Recollections of an American Childbirth in Prison

January 6, 2012 | Dee Ann Newell, Founder, Arkansas Voices

Dee Ann Newell is the founder of Arkansas Voices—For the Children Left Behind and Soros Fellow, who works on behalf of children of incarcerated parents in Little Rock, Arkansas. Dee Ann is a 2003 PASS Award recipient and has a long history of working with NCCD. This post tells the story of one woman’s experience with the inhumane practice of shackling incarcerated women to their hospital beds during childbirth.

Dee Ann Newell is the founder of Arkansas Voices—For the Children Left Behind and Soros Fellow, who works on behalf of children of incarcerated parents in Little Rock, Arkansas. Dee Ann is a 2003 PASS Award recipient and has a long history of working with NCCD. This post tells the story of one woman’s experience with the inhumane practice of shackling incarcerated women to their hospital beds during childbirth.

My friend and colleague, Shawanna Nelson Lumsey, is a smart, kind, twenty-eight year old woman of color. She spent 10 months in the Arkansas’ state prison system at the sole women’s unit at the time. Her crime was non-violent, a first-time offense. She had never used any sort of drugs or alcohol. Her crime involved fraud. Pregnant at the time of her sentencing, Shawanna delivered her 9+ pound son after four months in prison. With a B.S. in Economics, she had been attending graduate school part-time to receive her Master’s degree.

She was a beautiful pregnant woman, always smiling. She glowed. As a member of the Pre-Natal/Post-Partum class I had begun at the request of the warden, she stood out due to her kindness and her concern for all of the other women in the class. She had a daughter, and was already familiar with labor and delivery, so she helped me teach the labor and childbirth component of the class to women who typically had received no prenatal care, certainly no childbirth education, and in many cases, were unfamiliar with their own anatomies and were quite frightened.

In my first years of teaching the prison-based Pre-Natal/Post-Partum classes, 1998-2003, the mothers returned to our group after giving birth in deep and profound distress. No matter how hard we tried to prepare them for the heartache of leaving their babies at the hospital, their wounds were there. Post-partum depression was commonplace. They had usually described their medical care in a positive manner, especially the doctor, a woman in practice in the nearby town. However, a medical contract change had brought a new OB-GYN to perform the deliveries, and the women’s experiences began to change. Soon I was hearing about the lack of epidurals and the shackling of the women during labor and into delivery.

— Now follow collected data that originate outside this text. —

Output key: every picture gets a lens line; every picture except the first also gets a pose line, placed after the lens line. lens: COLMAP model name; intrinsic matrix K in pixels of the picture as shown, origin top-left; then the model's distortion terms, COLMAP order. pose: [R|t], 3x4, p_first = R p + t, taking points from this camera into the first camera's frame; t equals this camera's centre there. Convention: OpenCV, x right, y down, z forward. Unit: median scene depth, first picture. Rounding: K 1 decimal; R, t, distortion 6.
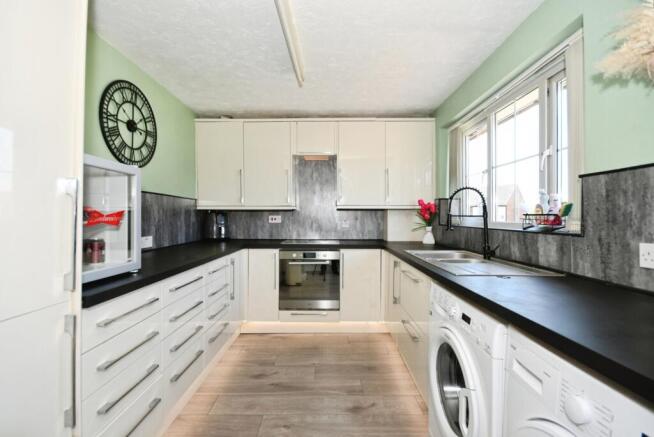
lens RADIAL K [[295.1, 0, 329.2], [0, 295.1, 217.4], [0, 0, 1]] dist [0.019237, -0.019264]
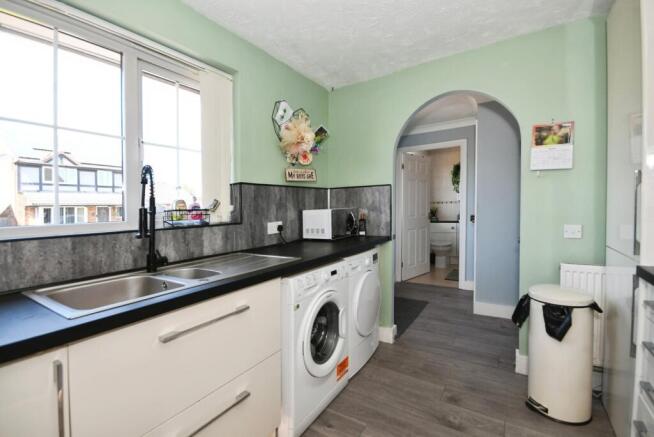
lens RADIAL K [[295.1, 0, 329.2], [0, 295.1, 217.4], [0, 0, 1]] dist [0.019237, -0.019264]
pose [[-0.841562, 0.004481, 0.540142, -0.167607], [0.027247, 0.999045, 0.034164, -0.003229], [-0.539473, 0.043469, -0.840880, 1.062979]]
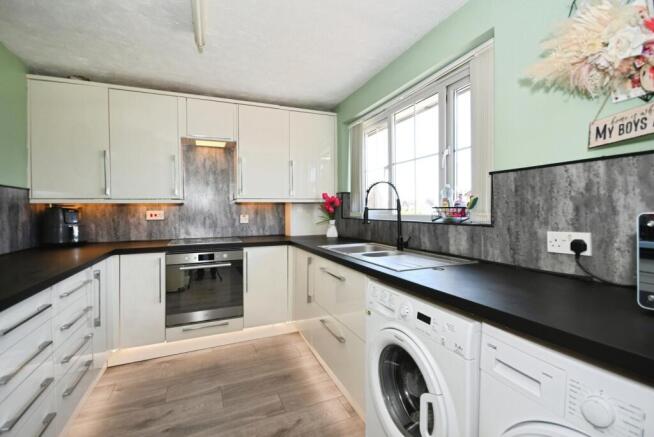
lens RADIAL K [[288.6, 0, 326.6], [0, 288.6, 210.7], [0, 0, 1]] dist [0.023432, -0.018285]
pose [[0.921890, -0.010943, 0.387298, -0.081017], [0.011397, 0.999934, 0.001126, -0.002617], [-0.387285, 0.003376, 0.921954, 0.119931]]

When Shawanna returned to class after giving birth with her description of three-point shackles throughout labor and delivery, and belly shackles during medical transport while she was in active labor, I was furious, calling legislators and others. Her pelvis seemed injured and there was concern about the well-being of her newborn son. She did not receive a follow-up medical check. Rather than complaining, as she had every right to do, she told us, “I am going to stop this inhumane practice.” She began to file grievances at the prison level, and contacted an attorney in Little Rock who was a lifelong friend of the family and a member of the ACLU.

Her lawsuit was filed while she was still in prison, a courageous act unto itself. When she was released  in 2004, she continued her suit against the director of the prison system and the guard who shackled her, a woman. The federal district court sent the case to the Eighth Circuit who ruled that the director and guard had immunity from suit. The ACLU national attorneys got involved and a full-panel of Eighth Circuit judges heard the case and retained the immunity for the director (he claimed he had no knowledge of the shackling), but ruled the guard had no immunity from suit. With this ruling, the case returned to the lower, federal court that held a jury trial comprised of all white members. They reached a verdict in July 2010, that the guard had wronged Shawanna by shackling her, and the jury awarded her just $1 in damages, the minimum allowed.

The day following the verdict, Shawanna learned that she had been fired from her job, a state agency, as a result of a criminal check, despite her two-year work history with excellent performance evaluations.

Currently she is searching for a job, an impossible task having just had her name on the front page of the statewide newspaper for two days in a row. Her two children, a 16-year old and a 6-year old, will start school again in two weeks. The full injustice of what she has endured is captured in the irony that the agency that fired her is mandated to serve re-entering prisoners.

For me, my speaking out meant a threatening phone call from the powers-that-be, and in 2006, I was no longer permitted to continue any of the programs that I had developed, without incident, for nearly 20 years.

When hypocrisy becomes the key component of injustice, and no one speaks out, all of our lives are tainted and sullied. The story is not over. Coercion in the delivery room is unacceptable under every standard of human rights, just not yet in some prisons in the US.